Win32 Is The Only Stable ABI on Linux

2022-08-15, by ivyl

TL;DR

DT_HASH and DT_GNU_HASH

In the ELF format there are two ways of providing a hash table of symbols. DT_HASH and DT_GNU_HASH. The first one is part of SYSV generic ABI and is well documented and marked as mandatory. DT_GNU_HASH is a newer, smaller, and faster replacement that is not documented, implemented in a few places (Glibc, GNU ld, Musl, LLVM, mold, etc.) and a subject of a couple of blog posts that I’ve found. Turns out it also doesn’t provide the same functionality as DT_HASH. To get the number of symbols you have to completely parse it.

It’s worth noting that unless you are building ELFOSABI_NONE binaries you are not forced to follow the generic ABI. Glibc uses ELFOSABI_GNU so technically not including DT_HASH is fine.

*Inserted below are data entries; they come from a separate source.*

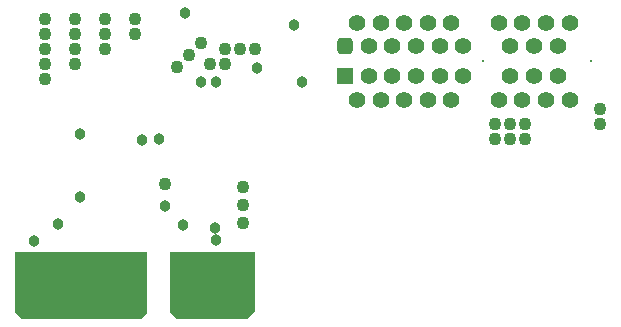
<source format=gts>
%FSAX24Y24*%
%MOIN*%
G70*
G01*
G75*
G04 Layer_Color=8388736*
%ADD10C,0.0060*%
%ADD11R,0.0276X0.1654*%
%ADD12C,0.0200*%
%ADD13C,0.0120*%
%ADD14C,0.0472*%
%ADD15R,0.0472X0.0472*%
G04:AMPARAMS|DCode=16|XSize=47.2mil|YSize=47.2mil|CornerRadius=11.8mil|HoleSize=0mil|Usage=FLASHONLY|Rotation=0.000|XOffset=0mil|YOffset=0mil|HoleType=Round|Shape=RoundedRectangle|*
%AMROUNDEDRECTD16*
21,1,0.0472,0.0236,0,0,0.0*
21,1,0.0236,0.0472,0,0,0.0*
1,1,0.0236,0.0118,-0.0118*
1,1,0.0236,-0.0118,-0.0118*
1,1,0.0236,-0.0118,0.0118*
1,1,0.0236,0.0118,0.0118*
%
%ADD16ROUNDEDRECTD16*%
%ADD17C,0.0350*%
%ADD18C,0.0300*%
%ADD19C,0.0150*%
%ADD20C,0.0080*%
%ADD21C,0.0080*%
%ADD22C,0.0100*%
%ADD23R,0.1457X0.0551*%
%ADD24R,0.1467X0.0551*%
%ADD25R,0.0356X0.1734*%
%ADD26C,0.0552*%
%ADD27R,0.0552X0.0552*%
%ADD28C,0.0080*%
G04:AMPARAMS|DCode=29|XSize=55.2mil|YSize=55.2mil|CornerRadius=15.8mil|HoleSize=0mil|Usage=FLASHONLY|Rotation=0.000|XOffset=0mil|YOffset=0mil|HoleType=Round|Shape=RoundedRectangle|*
%AMROUNDEDRECTD29*
21,1,0.0552,0.0236,0,0,0.0*
21,1,0.0236,0.0552,0,0,0.0*
1,1,0.0316,0.0118,-0.0118*
1,1,0.0316,-0.0118,-0.0118*
1,1,0.0316,-0.0118,0.0118*
1,1,0.0316,0.0118,0.0118*
%
%ADD29ROUNDEDRECTD29*%
%ADD30C,0.0430*%
%ADD31C,0.0380*%
G36*
X014411Y010219D02*
X014195Y010002D01*
Y010002D01*
X010258D01*
X010002Y010258D01*
Y012246D01*
X014411D01*
Y010219D01*
D02*
G37*
G36*
X017994Y010258D02*
X017738Y010002D01*
X015386D01*
X015159Y010229D01*
Y012246D01*
X017994D01*
Y010258D01*
D02*
G37*
D25*
X010258Y011380D02*
D03*
X010652D02*
D03*
X011045D02*
D03*
X011439D02*
D03*
X011833D02*
D03*
X012226D02*
D03*
X012620D02*
D03*
X013014D02*
D03*
X013407D02*
D03*
X013801D02*
D03*
X014195D02*
D03*
X015376D02*
D03*
X015770D02*
D03*
X016163D02*
D03*
X016557D02*
D03*
X016951D02*
D03*
X017344D02*
D03*
X017738D02*
D03*
D26*
X028494Y017320D02*
D03*
X027706D02*
D03*
X026919D02*
D03*
X026131D02*
D03*
X021801Y018108D02*
D03*
X022588D02*
D03*
X023376D02*
D03*
X024163D02*
D03*
X024950Y018100D02*
D03*
X024557Y017320D02*
D03*
X023769D02*
D03*
X022982D02*
D03*
X022194D02*
D03*
X021407D02*
D03*
X021801Y019092D02*
D03*
X022588D02*
D03*
X023376D02*
D03*
X024163D02*
D03*
X024950D02*
D03*
X024557Y019880D02*
D03*
X023769D02*
D03*
X022982D02*
D03*
X022194D02*
D03*
X021407D02*
D03*
X026525Y018108D02*
D03*
X027313D02*
D03*
X028100D02*
D03*
X026525Y019092D02*
D03*
X027313D02*
D03*
X028100D02*
D03*
X026131Y019880D02*
D03*
X026919D02*
D03*
X027706D02*
D03*
X028494D02*
D03*
D27*
X021013Y018108D02*
D03*
D28*
X025600Y018600D02*
D03*
X029202D02*
D03*
D29*
X021013Y019092D02*
D03*
D30*
X016200Y019200D02*
D03*
X015800Y018800D02*
D03*
X015400Y018400D02*
D03*
X017600Y013200D02*
D03*
Y013800D02*
D03*
Y014400D02*
D03*
X017000Y018500D02*
D03*
X016500D02*
D03*
X018000Y019000D02*
D03*
X017500D02*
D03*
X017000D02*
D03*
X015000Y014500D02*
D03*
X014000Y019500D02*
D03*
X013000D02*
D03*
X012000D02*
D03*
X011000D02*
D03*
Y018500D02*
D03*
X012000D02*
D03*
X029500Y017000D02*
D03*
Y016500D02*
D03*
X026500Y016000D02*
D03*
Y016500D02*
D03*
X027000D02*
D03*
X026000D02*
D03*
X027000Y016000D02*
D03*
X026000D02*
D03*
X011000Y018000D02*
D03*
X013000Y019000D02*
D03*
X012000D02*
D03*
X011000D02*
D03*
X013000Y020000D02*
D03*
X012000D02*
D03*
X011000D02*
D03*
X014000D02*
D03*
D31*
X015680Y020210D02*
D03*
X019570Y017910D02*
D03*
X014230Y015970D02*
D03*
X016720Y017910D02*
D03*
X014800Y016000D02*
D03*
X016710Y012630D02*
D03*
X016690Y013050D02*
D03*
X015610Y013130D02*
D03*
X015000Y013780D02*
D03*
X011440Y013190D02*
D03*
X016200Y017910D02*
D03*
X018070Y018390D02*
D03*
X010640Y012610D02*
D03*
X012190Y014070D02*
D03*
Y016170D02*
D03*
X019310Y019810D02*
D03*
M02*

</source>
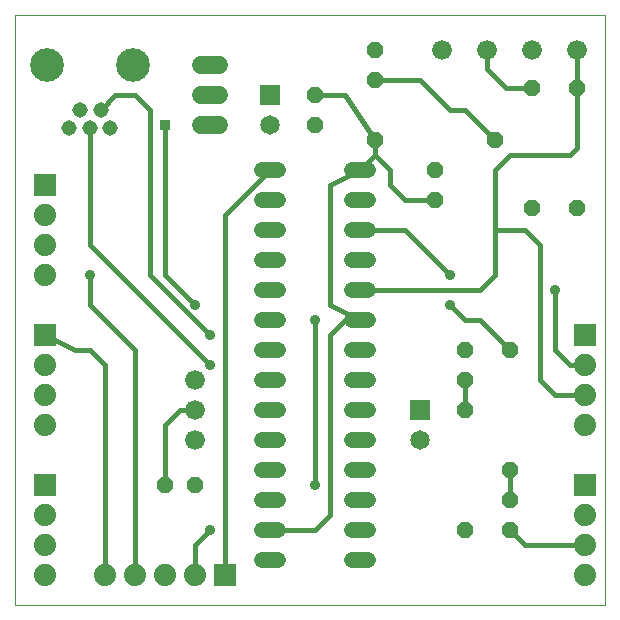
<source format=gtl>
G75*
G70*
%OFA0B0*%
%FSLAX24Y24*%
%IPPOS*%
%LPD*%
%AMOC8*
5,1,8,0,0,1.08239X$1,22.5*
%
%ADD10C,0.0000*%
%ADD11C,0.0520*%
%ADD12OC8,0.0520*%
%ADD13C,0.0660*%
%ADD14R,0.0650X0.0650*%
%ADD15C,0.0650*%
%ADD16C,0.0600*%
%ADD17C,0.0515*%
%ADD18C,0.1122*%
%ADD19R,0.0740X0.0740*%
%ADD20C,0.0740*%
%ADD21C,0.0160*%
%ADD22C,0.0356*%
%ADD23R,0.0356X0.0356*%
D10*
X000181Y000181D02*
X000181Y019866D01*
X019866Y019866D01*
X019866Y000181D01*
X000181Y000181D01*
D11*
X008421Y001681D02*
X008941Y001681D01*
X008941Y002681D02*
X008421Y002681D01*
X008421Y003681D02*
X008941Y003681D01*
X008941Y004681D02*
X008421Y004681D01*
X008421Y005681D02*
X008941Y005681D01*
X008941Y006681D02*
X008421Y006681D01*
X008421Y007681D02*
X008941Y007681D01*
X008941Y008681D02*
X008421Y008681D01*
X008421Y009681D02*
X008941Y009681D01*
X008941Y010681D02*
X008421Y010681D01*
X008421Y011681D02*
X008941Y011681D01*
X008941Y012681D02*
X008421Y012681D01*
X008421Y013681D02*
X008941Y013681D01*
X008941Y014681D02*
X008421Y014681D01*
X011421Y014681D02*
X011941Y014681D01*
X011941Y013681D02*
X011421Y013681D01*
X011421Y012681D02*
X011941Y012681D01*
X011941Y011681D02*
X011421Y011681D01*
X011421Y010681D02*
X011941Y010681D01*
X011941Y009681D02*
X011421Y009681D01*
X011421Y008681D02*
X011941Y008681D01*
X011941Y007681D02*
X011421Y007681D01*
X011421Y006681D02*
X011941Y006681D01*
X011941Y005681D02*
X011421Y005681D01*
X011421Y004681D02*
X011941Y004681D01*
X011941Y003681D02*
X011421Y003681D01*
X011421Y002681D02*
X011941Y002681D01*
X011941Y001681D02*
X011421Y001681D01*
D12*
X015181Y002681D03*
X016681Y002681D03*
X016681Y003681D03*
X016681Y004681D03*
X015181Y006681D03*
X015181Y007681D03*
X015181Y008681D03*
X016681Y008681D03*
X017431Y013431D03*
X018931Y013431D03*
X016181Y015681D03*
X017431Y017431D03*
X018931Y017431D03*
X014181Y014681D03*
X014181Y013681D03*
X012181Y015681D03*
X012181Y017681D03*
X012181Y018681D03*
X010181Y017181D03*
X010181Y016181D03*
X006181Y004181D03*
X005181Y004181D03*
D13*
X006181Y005681D03*
X006181Y006681D03*
X006181Y007681D03*
X014431Y018681D03*
X015931Y018681D03*
X017431Y018681D03*
X018931Y018681D03*
D14*
X008681Y017181D03*
X013681Y006681D03*
D15*
X013681Y005681D03*
X008681Y016181D03*
D16*
X006981Y016181D02*
X006381Y016181D01*
X006381Y017181D02*
X006981Y017181D01*
X006981Y018181D02*
X006381Y018181D01*
D17*
X003351Y016081D03*
X002681Y016081D03*
X002351Y016701D03*
X001981Y016081D03*
X003041Y016701D03*
D18*
X004118Y018181D03*
X001244Y018181D03*
D19*
X001181Y014181D03*
X001181Y009181D03*
X001181Y004181D03*
X007181Y001181D03*
X019181Y004181D03*
X019181Y009181D03*
D20*
X019181Y008181D03*
X019181Y007181D03*
X019181Y006181D03*
X019181Y003181D03*
X019181Y002181D03*
X019181Y001181D03*
X006181Y001181D03*
X005181Y001181D03*
X004181Y001181D03*
X003181Y001181D03*
X001181Y001181D03*
X001181Y002181D03*
X001181Y003181D03*
X001181Y006181D03*
X001181Y007181D03*
X001181Y008181D03*
X001181Y011181D03*
X001181Y012181D03*
X001181Y013181D03*
D21*
X002681Y012181D02*
X006681Y008181D01*
X006681Y009181D02*
X004681Y011181D01*
X004681Y016681D01*
X004181Y017181D01*
X003521Y017181D01*
X003041Y016701D01*
X002681Y016081D02*
X002681Y012181D01*
X002681Y011181D02*
X002681Y010181D01*
X004181Y008681D01*
X004181Y001181D01*
X003181Y001181D02*
X003181Y008181D01*
X002681Y008681D01*
X002181Y008681D01*
X001181Y009181D01*
X005181Y011181D02*
X006181Y010181D01*
X005181Y011181D02*
X005181Y016181D01*
X007181Y013181D02*
X008681Y014681D01*
X007181Y013181D02*
X007181Y001181D01*
X006181Y001181D02*
X006181Y002181D01*
X006681Y002681D01*
X005181Y004181D02*
X005181Y006181D01*
X005681Y006681D01*
X006181Y006681D01*
X008681Y002681D02*
X010181Y002681D01*
X010681Y003181D01*
X010681Y009181D01*
X011181Y009681D01*
X011681Y009681D01*
X010681Y010181D01*
X010681Y014181D01*
X011681Y014681D01*
X012181Y015181D01*
X012681Y014681D01*
X012681Y014181D01*
X013181Y013681D01*
X014181Y013681D01*
X013181Y012681D02*
X014681Y011181D01*
X014681Y010181D02*
X015181Y009681D01*
X015681Y009681D01*
X016681Y008681D01*
X017681Y007681D02*
X017681Y012181D01*
X017181Y012681D01*
X016181Y012681D01*
X016181Y011181D01*
X015681Y010681D01*
X011681Y010681D01*
X010181Y009681D02*
X010181Y004181D01*
X015181Y006681D02*
X015181Y007681D01*
X017681Y007681D02*
X018181Y007181D01*
X019181Y007181D01*
X019181Y008181D02*
X018681Y008181D01*
X018181Y008681D01*
X018181Y010681D01*
X016181Y012681D02*
X016181Y014681D01*
X016681Y015181D01*
X018681Y015181D01*
X018931Y015431D01*
X018931Y017431D01*
X018931Y018681D01*
X017431Y017431D02*
X016556Y017431D01*
X015931Y018056D01*
X015931Y018681D01*
X015181Y016681D02*
X014681Y016681D01*
X013681Y017681D01*
X012181Y017681D01*
X011181Y017181D02*
X012181Y015681D01*
X012181Y015181D01*
X011181Y017181D02*
X010181Y017181D01*
X011681Y012681D02*
X013181Y012681D01*
X016181Y015681D02*
X015181Y016681D01*
X016681Y004681D02*
X016681Y003681D01*
X016681Y002681D02*
X017181Y002181D01*
X019181Y002181D01*
D22*
X014681Y010181D03*
X014681Y011181D03*
X018181Y010681D03*
X010181Y009681D03*
X006681Y009181D03*
X006681Y008181D03*
X006181Y010181D03*
X002681Y011181D03*
X010181Y004181D03*
X006681Y002681D03*
D23*
X005181Y016181D03*
M02*

</source>
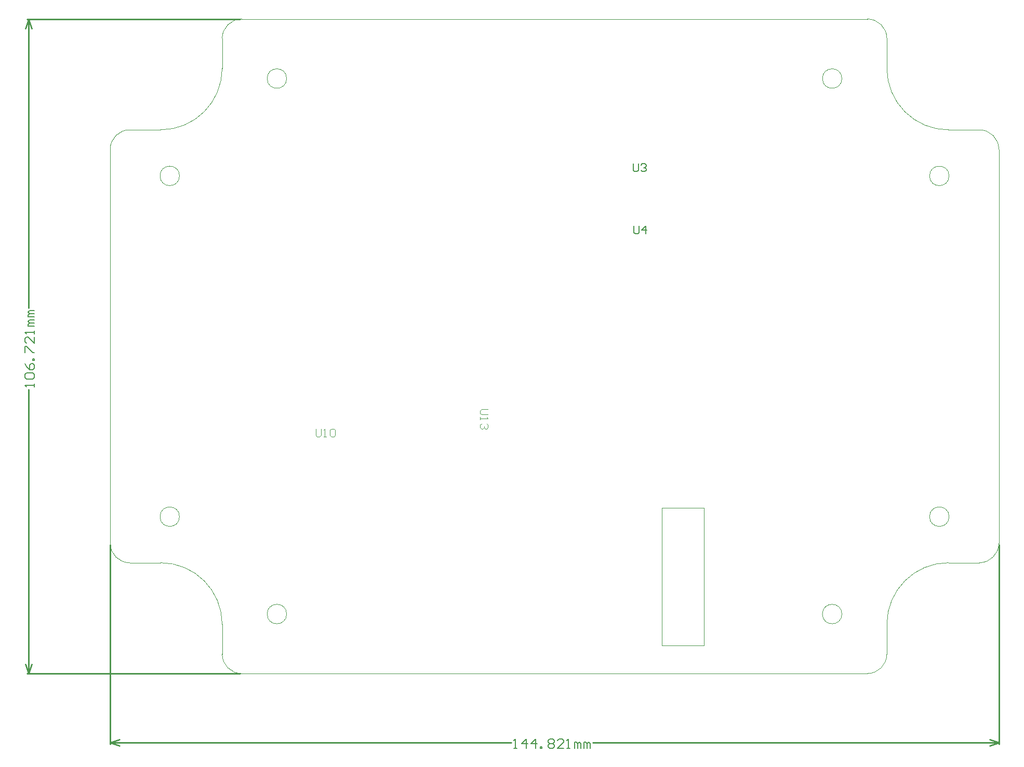
<source format=gbr>
%TF.GenerationSoftware,Altium Limited,Altium Designer,21.0.9 (235)*%
G04 Layer_Color=16711935*
%FSLAX26Y26*%
%MOIN*%
%TF.SameCoordinates,5BE5EA85-216B-4E4C-B8B6-EAA837D7D1E1*%
%TF.FilePolarity,Positive*%
%TF.FileFunction,Other,Mechanical_1*%
%TF.Part,Single*%
G01*
G75*
%TA.AperFunction,NonConductor*%
%ADD105C,0.006000*%
%ADD152C,0.003937*%
%ADD159C,0.010000*%
%ADD209C,0.000500*%
%ADD210C,0.007000*%
%ADD211C,0.002362*%
D105*
X5081456Y2089010D02*
X5101450D01*
X5091453D01*
Y2148990D01*
X5081456Y2138994D01*
X5161431Y2089010D02*
Y2148990D01*
X5131440Y2119000D01*
X5171427D01*
X5221411Y2089010D02*
Y2148990D01*
X5191421Y2119000D01*
X5231408D01*
X5251401Y2089010D02*
Y2099006D01*
X5261398D01*
Y2089010D01*
X5251401D01*
X5301385Y2138994D02*
X5311382Y2148990D01*
X5331376D01*
X5341372Y2138994D01*
Y2128997D01*
X5331376Y2119000D01*
X5341372Y2109003D01*
Y2099006D01*
X5331376Y2089010D01*
X5311382D01*
X5301385Y2099006D01*
Y2109003D01*
X5311382Y2119000D01*
X5301385Y2128997D01*
Y2138994D01*
X5311382Y2119000D02*
X5331376D01*
X5401353Y2089010D02*
X5361366D01*
X5401353Y2128997D01*
Y2138994D01*
X5391356Y2148990D01*
X5371363D01*
X5361366Y2138994D01*
X5421346Y2089010D02*
X5441340D01*
X5431343D01*
Y2148990D01*
X5421346Y2138994D01*
X5471330Y2089010D02*
Y2128997D01*
X5481327D01*
X5491324Y2119000D01*
Y2089010D01*
Y2119000D01*
X5501320Y2128997D01*
X5511317Y2119000D01*
Y2089010D01*
X5531311D02*
Y2128997D01*
X5541308D01*
X5551304Y2119000D01*
Y2089010D01*
Y2119000D01*
X5561301Y2128997D01*
X5571298Y2119000D01*
Y2089010D01*
X2003990Y4408422D02*
Y4428415D01*
Y4418418D01*
X1944010D01*
X1954006Y4408422D01*
Y4458405D02*
X1944010Y4468402D01*
Y4488396D01*
X1954006Y4498392D01*
X1993994D01*
X2003990Y4488396D01*
Y4468402D01*
X1993994Y4458405D01*
X1954006D01*
X1944010Y4558373D02*
X1954006Y4538379D01*
X1974000Y4518386D01*
X1993994D01*
X2003990Y4528383D01*
Y4548376D01*
X1993994Y4558373D01*
X1983997D01*
X1974000Y4548376D01*
Y4518386D01*
X2003990Y4578367D02*
X1993994D01*
Y4588363D01*
X2003990D01*
Y4578367D01*
X1944010Y4628350D02*
Y4668337D01*
X1954006D01*
X1993994Y4628350D01*
X2003990D01*
Y4728318D02*
Y4688331D01*
X1964003Y4728318D01*
X1954006D01*
X1944010Y4718321D01*
Y4698328D01*
X1954006Y4688331D01*
X2003990Y4748311D02*
Y4768305D01*
Y4758308D01*
X1944010D01*
X1954006Y4748311D01*
X2003990Y4798295D02*
X1964003D01*
Y4808292D01*
X1974000Y4818289D01*
X2003990D01*
X1974000D01*
X1964003Y4828286D01*
X1974000Y4838282D01*
X2003990D01*
Y4858276D02*
X1964003D01*
Y4868273D01*
X1974000Y4878269D01*
X2003990D01*
X1974000D01*
X1964003Y4888266D01*
X1974000Y4898263D01*
X2003990D01*
D152*
X6030315Y2747165D02*
Y3632992D01*
X6301968D01*
Y2747165D02*
Y3632992D01*
X6030315Y2747165D02*
X6301968D01*
X4914984Y4265000D02*
X4873331D01*
X4865000Y4256669D01*
Y4240008D01*
X4873331Y4231677D01*
X4914984D01*
X4865000Y4215016D02*
Y4198355D01*
Y4206686D01*
X4914984D01*
X4906653Y4215016D01*
Y4173363D02*
X4914984Y4165032D01*
Y4148371D01*
X4906653Y4140040D01*
X4898323D01*
X4889992Y4148371D01*
Y4156702D01*
Y4148371D01*
X4881661Y4140040D01*
X4873331D01*
X4865000Y4148371D01*
Y4165032D01*
X4873331Y4173363D01*
D159*
X8193178Y2115000D02*
Y3394690D01*
X2491577Y2115000D02*
Y3394690D01*
X5587298Y2125000D02*
X8193178D01*
X2491577D02*
X5065456D01*
X8133178Y2145000D02*
X8193178Y2125000D01*
X8133178Y2105000D02*
X8193178Y2125000D01*
X2491577D02*
X2551577Y2105000D01*
X2491577Y2125000D02*
X2551577Y2145000D01*
X1958000Y2568542D02*
X3324719D01*
X1958000Y6770143D02*
X3324719D01*
X1968000Y2568542D02*
Y4392422D01*
Y4914263D02*
Y6770143D01*
Y2568542D02*
X1988000Y2628542D01*
X1948000D02*
X1968000Y2568542D01*
X1948000Y6710143D02*
X1968000Y6770143D01*
X1988000Y6710143D01*
D209*
X2616577Y6058744D02*
G03*
X2491577Y5933744I0J-125000D01*
G01*
X2814968Y6058744D02*
G03*
X3209969Y6453745I0J395001D01*
G01*
X3334969Y6770143D02*
G03*
X3209969Y6645143I0J-125000D01*
G01*
X7474785D02*
G03*
X7349785Y6770143I-125000J0D01*
G01*
X7474785Y6453745D02*
G03*
X7869786Y6058744I395001J0D01*
G01*
X8193178Y5933744D02*
G03*
X8068178Y6058744I-125000J0D01*
G01*
Y3279940D02*
G03*
X8193178Y3404940I0J125000D01*
G01*
X7869786Y3279940D02*
G03*
X7474785Y2884940I0J-395001D01*
G01*
X7349785Y2568542D02*
G03*
X7474785Y2693542I0J125000D01*
G01*
X3209969D02*
G03*
X3334969Y2568542I125000J0D01*
G01*
X3209969Y2884940D02*
G03*
X2814968Y3279940I-395001J0D01*
G01*
X2491577Y3404940D02*
G03*
X2616577Y3279940I125000J0D01*
G01*
X7873627Y3575592D02*
G03*
X7873627Y3575592I-62500J0D01*
G01*
X7186127Y6388092D02*
G03*
X7186127Y6388092I-62500J0D01*
G01*
X3623627Y2950592D02*
G03*
X3623627Y2950592I-62500J0D01*
G01*
X2936127Y5763092D02*
G03*
X2936127Y5763092I-62500J0D01*
G01*
X3623627Y6388092D02*
G03*
X3623627Y6388092I-62500J0D01*
G01*
X2936127Y3575592D02*
G03*
X2936127Y3575592I-62500J0D01*
G01*
X7186127Y2950592D02*
G03*
X7186127Y2950592I-62500J0D01*
G01*
X7873627Y5763092D02*
G03*
X7873627Y5763092I-62500J0D01*
G01*
X2616577Y6058744D02*
X2814968D01*
X3209969Y6453745D02*
Y6645143D01*
X3334969Y6770143D02*
X7349785D01*
X7474785Y6453745D02*
Y6645143D01*
X7869786Y6058744D02*
X8068178D01*
X8193178Y3404940D02*
Y5933744D01*
X7869786Y3279940D02*
X8068178D01*
X7474785Y2693542D02*
Y2884940D01*
X3334969Y2568542D02*
X7349785D01*
X3209969Y2693542D02*
Y2884940D01*
X2616577Y3279940D02*
X2814968D01*
X2491577Y3404940D02*
Y5933744D01*
D210*
X5852795Y5441598D02*
Y5399945D01*
X5861126Y5391614D01*
X5877787D01*
X5886118Y5399945D01*
Y5441598D01*
X5927771Y5391614D02*
Y5441598D01*
X5902779Y5416606D01*
X5936102D01*
X5847795Y5840574D02*
Y5798921D01*
X5856126Y5790591D01*
X5872787D01*
X5881118Y5798921D01*
Y5840574D01*
X5897779Y5832244D02*
X5906110Y5840574D01*
X5922771D01*
X5931102Y5832244D01*
Y5823913D01*
X5922771Y5815582D01*
X5914440D01*
X5922771D01*
X5931102Y5807252D01*
Y5798921D01*
X5922771Y5790591D01*
X5906110D01*
X5897779Y5798921D01*
D211*
X3810000Y4139984D02*
Y4098331D01*
X3818331Y4090000D01*
X3834992D01*
X3843323Y4098331D01*
Y4139984D01*
X3859984Y4090000D02*
X3876645D01*
X3868314D01*
Y4139984D01*
X3859984Y4131653D01*
X3901637D02*
X3909968Y4139984D01*
X3926629D01*
X3934960Y4131653D01*
Y4098331D01*
X3926629Y4090000D01*
X3909968D01*
X3901637Y4098331D01*
Y4131653D01*
%TF.MD5,090f85859f10fac4cd5d99d1908d67c7*%
M02*

</source>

Glibc was forcing having both sections for a very long time claiming to maintain compatibility. It was recently dropped and the build instead relies on “the defaults”.

The Regression(s)

This problem was first noticed by rolling-release distros users when games using EAC EOS stopped working. There’s also an open source project that has regressed - a frame rate limiter called libstrangle. The non-EAC game Shovel Knight is broken as well.

Those are only a few breakages users of the more bleeding-edge distros found shortly after the Glibc 2.36 release. I suspect there will be more broken games (and other software) once 2.36 will hit the mainstream.

To ABI Or Not To ABI

I suggest you read through all the linked discussions and develop your own opinion on who is responsible for what exactly.

Personally I share Linus’ opinion that changing ABI is okay as long as no one has noticed, but once it gets noticed - then it’s a regression. Once it’s a thing people depend on, it becomes a feature.

Sadly not everything can be easily modified to accommodate or recompiled.

Shifting the problem downstream onto the distributions is also problematic and adds to fragmentation.

I know that DT_GNU_HASH is a thing for 16 years already and most distributions have switched to using it and only it by default. For those 16 years, it was Glibc who provided the compatibility and overrode the defaults for everyone and there never were any easy-to-spot deprecation warnings. It’s also unrealistic to expect every ELF consumer to keep up with undocumented developments of the format.

Why --hash-style=gnu is The Default?

Kinda by accident? GCC’s default behavior is to allow linkers to do whatever they want. The GNU Linker defaults to “both”

ld --help | grep hash-style
  --hash-style=STYLE          Set hash style to sysv/gnu/both.  Default: both

while mold defaults to “sysv”. So why most things are built with –hash-style=gnu? On a lot of distributions gcc -v claims that

Configured with: /build/gcc/src/gcc/configure ... --with-linker-hash-style=gnu ...

which seems to be a leftover from the days long gone where DT_GNU_HASH was so young that ld’s default was still sysv. Distributions wanted to have the promised speedup so they have just forced this and it stuck.

This seems to spread further - clang does distro detection and seems to be mimicking whatever the distro is doing with their default gcc.

Final Thoughts

I think this whole situation shows why creating native games for Linux is challenging. It’s hard to blame developers for targeting Windows and relying on Wine + friends. It’s just much more stable and much less likely to break and stay broken.